I am finishing reading the 2001 Master Thesis of Cameron Alexander Marlow, from MIT:
A Language-Based Approach to Categorical Analysis
where he proposed the use of Synchronic Imprints (SI) combined with LSI. Great thesis. Essentially, SI incorporates a spring model in which term frequencies are inversely proportional to their distances.
“This research presents a new computational model of electronic text, called a synchronic imprint, which uses structural information to contextualize the meaning of words. Every concept in the body of a text is described by its relationships with other concepts in the same text, allowing classification systems to distinguish between alternative meanings of the same word. This representation is applied to both the standard problem of text classification and also to the task of enabling people to better identify large bodies of text. The latter is achieved through the development of a visualization tool named flux that models synchronic imprints as a spring network.”
Here is one of the many applications for SI:
2.2 Synchronic imprints
“A different model for representing text, introduced in this thesis is the synchronic imprint. The impetus of the last example let to the realization that structure of language is important in defining meaning; instead of merely using words, a new representation was built with the goal of capturing characteristics related to the arrangement of words, in addition to the words themselves. This structure is explicitly the intrasentence relation of two nouns. In the previous sentence, “structure,” “relation” and “nouns” are all nouns related to each other by the coherent meaning of that sentence. In a synchronic imprint, that sentence would be represented by three structural links: “structure-relation,” “structure-noun” and “relation-noun.” Each of these symbolizes a semantic link between the words, which could also be seen as a contextual feature for interpreting the word.”
So how one could use SI with LSI? Read the thesis.
SI + LSI
“Considering the strengths of latent semantic indexing in addressing synonymy, and the ability of synchronic imprints in tackling polysemy, an interesting experiment would result from the synergy of these two techniques. As noted in chapter 3, LSI intensifies the effect of polysemy by sometimes combining two dimensions, one of which has two meanings, the other of which is only related to one of those meanings. In this case, one of the senses of the first dimension is completely lost, and the overall meaning of the new dimension conflated.”

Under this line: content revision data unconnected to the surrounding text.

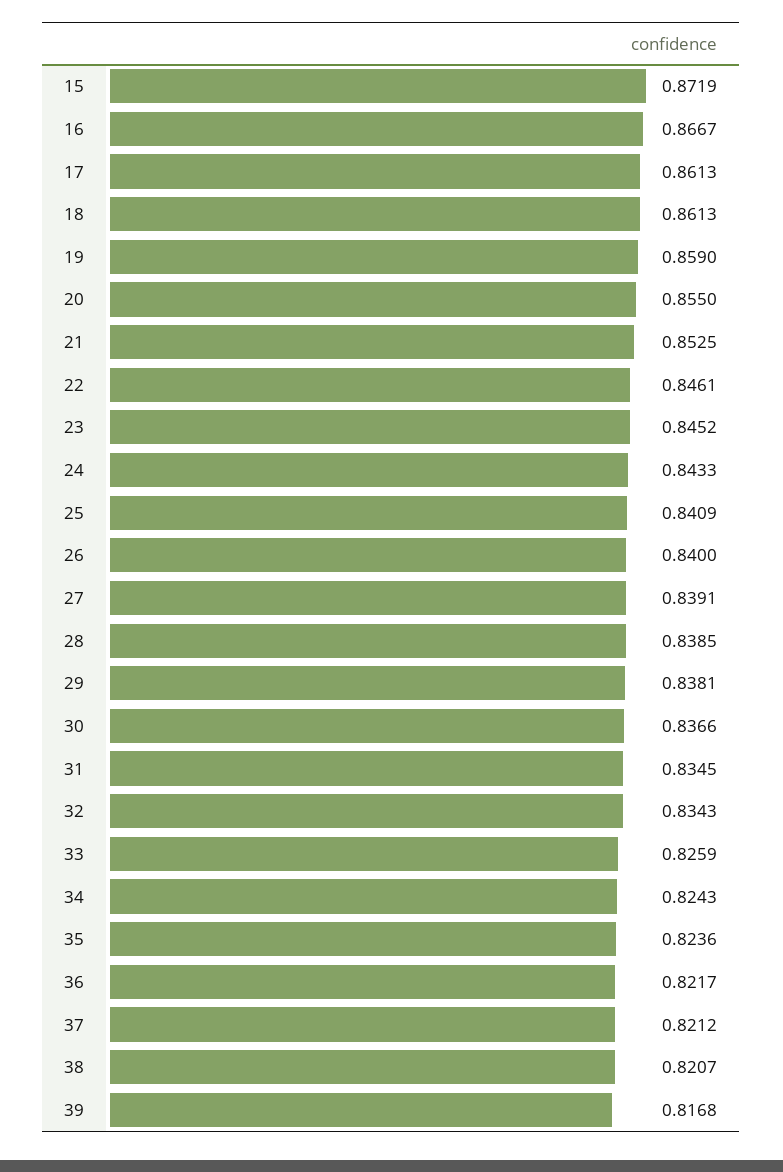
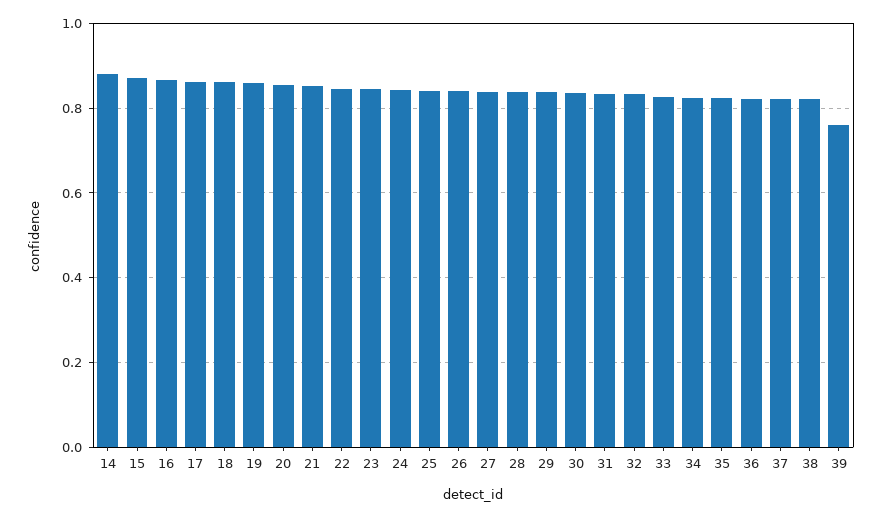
  {
    "15": 0.8719,
    "16": 0.8667,
    "17": 0.8613,
    "18": 0.8613,
    "19": 0.859,
    "20": 0.855,
    "21": 0.8525,
    "22": 0.8461,
    "23": 0.8452,
    "24": 0.8433,
    "25": 0.8409,
    "26": 0.84,
    "27": 0.8391,
    "28": 0.8385,
    "29": 0.8381,
    "30": 0.8366,
    "31": 0.8345,
    "32": 0.8343,
    "33": 0.8259,
    "34": 0.8243,
    "35": 0.8236,
    "36": 0.8217,
    "37": 0.8212,
    "38": 0.8207,
-   "39": 0.8168
+   "39": 0.76,
+   "14": 0.88
  }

Indeed, LSI works great at addressing synonyms but has problems with polysemy. According to Marlow, since SI addresses polysemy one could combine LSI with SI to improve retrieval. Marlow states:
“In order to alleviate this problem in LSI, the text could first be represented as a synchronic imprint, thus expanding each of the polysems into its unique imprint terms. Many of the synchronic imprints features might be combined simply by the LSI technique, but in the case of polysems, the distinct meanings would remain intact after recombination.”
Interesting thesis, which can be improved.
For instance, instead of using unnormalized co-occurrences as he did, one could use normalized co-occurrences (c-indices) as described in the On-Topic Analysis,.
Another method consists in constructing an association cluster matrix and from this obtain Jaccard Coefficients and incorporate these in the spring model. The main difference between the two approaches is that with c-indices one essentially uses a binary approach.
This is a legacy post originally published on 8/5/2006